The impact of innovation on society becomes clearer when you consider that more than a quarter of IBM’s patents granted last year — more than 2,700 of them — were for inventions related to the rapidly emerging technologies of artificial intelligence, cognitive computing and cloud computing.
These technologies hold the key to addressing some of greatest challenges facing society today — everything from developing more effective cancer treatments, to promoting greater financial inclusion, to dramatically reducing toxic levels of air pollution in places like China and India. Similarly, they represent the core assets required to create the future of information technology.
The examples just mentioned are but a small subset of the many ways in which IBM’s cognitive computing platform is currently being applied. By patenting the innovations foundational to this technology, we can continue to integrate it without interference into solutions that best serve the needs of our clients and society.

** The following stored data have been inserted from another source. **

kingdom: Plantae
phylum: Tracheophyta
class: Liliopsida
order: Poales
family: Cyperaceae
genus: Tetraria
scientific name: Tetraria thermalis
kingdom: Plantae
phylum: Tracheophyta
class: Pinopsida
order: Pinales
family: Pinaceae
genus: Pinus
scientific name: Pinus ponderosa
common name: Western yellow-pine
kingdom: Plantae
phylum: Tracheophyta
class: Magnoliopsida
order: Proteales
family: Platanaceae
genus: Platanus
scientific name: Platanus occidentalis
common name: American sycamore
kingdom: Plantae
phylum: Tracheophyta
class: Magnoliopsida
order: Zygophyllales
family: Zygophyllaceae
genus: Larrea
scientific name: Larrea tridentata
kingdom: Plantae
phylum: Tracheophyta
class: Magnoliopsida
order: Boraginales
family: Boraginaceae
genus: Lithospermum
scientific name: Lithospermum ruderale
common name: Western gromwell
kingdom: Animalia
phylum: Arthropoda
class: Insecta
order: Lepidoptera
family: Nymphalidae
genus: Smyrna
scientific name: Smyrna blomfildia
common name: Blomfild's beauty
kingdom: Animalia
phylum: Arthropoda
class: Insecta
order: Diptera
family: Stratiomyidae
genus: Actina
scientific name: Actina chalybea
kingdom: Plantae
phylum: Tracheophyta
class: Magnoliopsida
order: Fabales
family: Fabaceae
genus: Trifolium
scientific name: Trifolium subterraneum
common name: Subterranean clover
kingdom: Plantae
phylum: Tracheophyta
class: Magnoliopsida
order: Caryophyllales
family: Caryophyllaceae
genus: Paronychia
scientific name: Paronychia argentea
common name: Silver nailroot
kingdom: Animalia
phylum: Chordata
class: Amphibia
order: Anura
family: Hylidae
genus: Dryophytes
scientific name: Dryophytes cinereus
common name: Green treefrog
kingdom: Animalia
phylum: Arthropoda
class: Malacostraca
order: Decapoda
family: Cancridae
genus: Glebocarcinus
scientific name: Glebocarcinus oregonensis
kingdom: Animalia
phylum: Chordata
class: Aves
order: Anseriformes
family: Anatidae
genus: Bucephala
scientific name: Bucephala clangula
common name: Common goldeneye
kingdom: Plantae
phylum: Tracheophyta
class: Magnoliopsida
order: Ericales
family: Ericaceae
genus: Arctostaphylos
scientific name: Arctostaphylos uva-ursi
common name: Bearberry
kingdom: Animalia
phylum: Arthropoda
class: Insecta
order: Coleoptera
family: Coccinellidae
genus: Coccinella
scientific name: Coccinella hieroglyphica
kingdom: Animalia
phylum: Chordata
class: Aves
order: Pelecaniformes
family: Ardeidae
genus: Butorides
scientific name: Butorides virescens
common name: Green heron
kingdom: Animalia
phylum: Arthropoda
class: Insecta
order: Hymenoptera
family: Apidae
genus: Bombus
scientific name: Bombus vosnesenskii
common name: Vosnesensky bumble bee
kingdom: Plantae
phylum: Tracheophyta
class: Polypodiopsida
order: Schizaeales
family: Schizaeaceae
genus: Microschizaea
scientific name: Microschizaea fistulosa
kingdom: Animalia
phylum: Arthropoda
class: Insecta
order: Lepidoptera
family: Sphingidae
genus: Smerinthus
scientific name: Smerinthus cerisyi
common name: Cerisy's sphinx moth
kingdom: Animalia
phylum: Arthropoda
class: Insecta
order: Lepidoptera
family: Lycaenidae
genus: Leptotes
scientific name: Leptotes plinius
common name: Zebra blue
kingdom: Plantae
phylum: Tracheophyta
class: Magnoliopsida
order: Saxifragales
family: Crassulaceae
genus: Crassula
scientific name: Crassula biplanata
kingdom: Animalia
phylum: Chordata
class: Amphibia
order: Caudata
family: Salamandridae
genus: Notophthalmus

We can also, when necessary, leverage our extensive patent portfolio to shield open source and other developer communities in order to allow them to grow. A prime example of this was IBM’s decision in 1999 to support the open source Linux operating system on which programmers and developers share and evolve code. Then in 2005, we took the unprecedented step of making 500 of our software patents freely available to anyone working in this community.
Currently, IBM leads or participates in many open source projects in addition to Linux, where we provide liberal access to technology patents and code to hundreds of different partners. This stands in stark contrast to the narrow, self-interested strategy of purely defensive or blocking patenting. Those who adopt this strategy seek to acquire patents competitors require and then refuse to license it to them, or offer crippling financial terms, or simply choose to litigate the matter to the detriment of all.
IBM’s long and deeply held belief in ethical and responsible patenting has one overarching goal: to share the fruits of our unmatched culture of innovation as widely as possible. The innovations produced by generations of IBMers on behalf of our company and our clients are our single greatest asset as a company. We have a profound responsibility to protect this asset through patenting for the sake of scientific, technical, and societal advancement.